The Omni Calculator calculates RMR with just gender, age, height, and weight. If you want to include the impact of physical activity, the calculator from VeryWell Fit gives you an option to say if you participate in no activity/are sedentary, light activity, moderate activity, or very active. It will use this determination to adjust your calories burnt per day.
While the calculators are mostly accurate, they are just estimates. If you want to get an exact, accurate number, consider pursuing resting or basal metabolic rate testing.
Improving Resting Metabolic Rate
Now that you understand what your RMR is and have calculated it, it’s time to put that number to use. Improving your metabolic rate has many benefits, especially if you are looking to lose weight. By burning my calories, it is easier to achieve a calorie deficit and can jumpstart your weight loss.
The main factors that impact your RMR are age, body composition (height and weight), gender, diet, physical activity, and your natural metabolism. Other things like medication and hormone imbalances also impact your RMR, but these are often on a more case-by-case basis.
When you are ready to improve your RMR, consider what your goal is. Are you looking to lose weight? Do you just not want to stress about what you’re eating? Having a reason or an aspiration can help you stay motivated to achieve an improved resting metabolic rate.
There are several ways to improve your resting metabolic rate, but the best way to improve is to incorporate each of these methods into your lifestyle — especially because changes you make to improve your RMR are changes that are good for you overall!
- Eat every meal. It’s important to eat at every meal because that keeps your metabolism working throughout the day. You especially want to make sure you are eating breakfast, as it kick starts your metabolism.
- Take up weight training. Weight training helps you build muscle and burn fat — sounds like a win! This is also a great way to improve RMR because having more muscle means that your body will burn more calories just by going about your daily activities.
- Prioritize sleep. Sleep impacts all facets of our lives. Sleep is when we heal, store memories, and are able to get rest from the worries and busyness of everyday life. When you sleep well, you also prime your body to function at maximum, making it easier for you to use energy just resting.

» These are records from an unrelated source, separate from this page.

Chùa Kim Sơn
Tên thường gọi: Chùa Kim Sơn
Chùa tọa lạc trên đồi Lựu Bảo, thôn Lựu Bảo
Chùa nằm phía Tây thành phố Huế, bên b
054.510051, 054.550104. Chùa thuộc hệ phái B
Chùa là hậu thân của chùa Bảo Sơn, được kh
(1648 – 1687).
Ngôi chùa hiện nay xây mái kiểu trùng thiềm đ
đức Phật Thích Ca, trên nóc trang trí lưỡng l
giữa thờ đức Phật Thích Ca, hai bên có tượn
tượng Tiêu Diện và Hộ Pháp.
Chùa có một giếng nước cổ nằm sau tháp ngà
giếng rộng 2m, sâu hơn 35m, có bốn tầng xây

Using Resting Metabolic Rate with ZOZOFIT for Weight Loss
Improving your RMR can have a huge effect on your weight loss journey. By improving your metabolism and eating in a calorie deficit or engaging in more exercise, you will be well on your way to meeting your goals.

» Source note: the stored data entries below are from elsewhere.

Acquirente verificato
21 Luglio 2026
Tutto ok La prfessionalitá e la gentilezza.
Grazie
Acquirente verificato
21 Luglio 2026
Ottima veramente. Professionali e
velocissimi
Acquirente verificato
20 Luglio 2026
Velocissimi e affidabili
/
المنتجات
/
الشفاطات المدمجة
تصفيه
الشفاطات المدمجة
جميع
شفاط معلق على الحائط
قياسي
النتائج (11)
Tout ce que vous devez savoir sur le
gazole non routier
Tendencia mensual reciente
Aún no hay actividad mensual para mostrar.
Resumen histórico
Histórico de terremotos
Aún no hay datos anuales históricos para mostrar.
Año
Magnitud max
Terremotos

Whatever your goal, it’s important to remember to track your goals. Tracking goals makes it much more likely that you will achieve them.
Using the ZOZOSUIT with the ZOZOFIT app is one of the best ways to chart your progress overtime for weight loss. Where the scale can be inaccurate — because muscle weighs more than fat — ZOZOFIT uses 3D body scanning technology to create a model of your body. With this model you can see your body measurements, as well as body fat percentage.
A new feature in the ZOZOFIT app allows you to compare different scans, so you can see how improving your RMR helped you progress in real time. Decide on your goal, set reminders, and see your progress — all the while prioritizing what’s important: your health and fitness.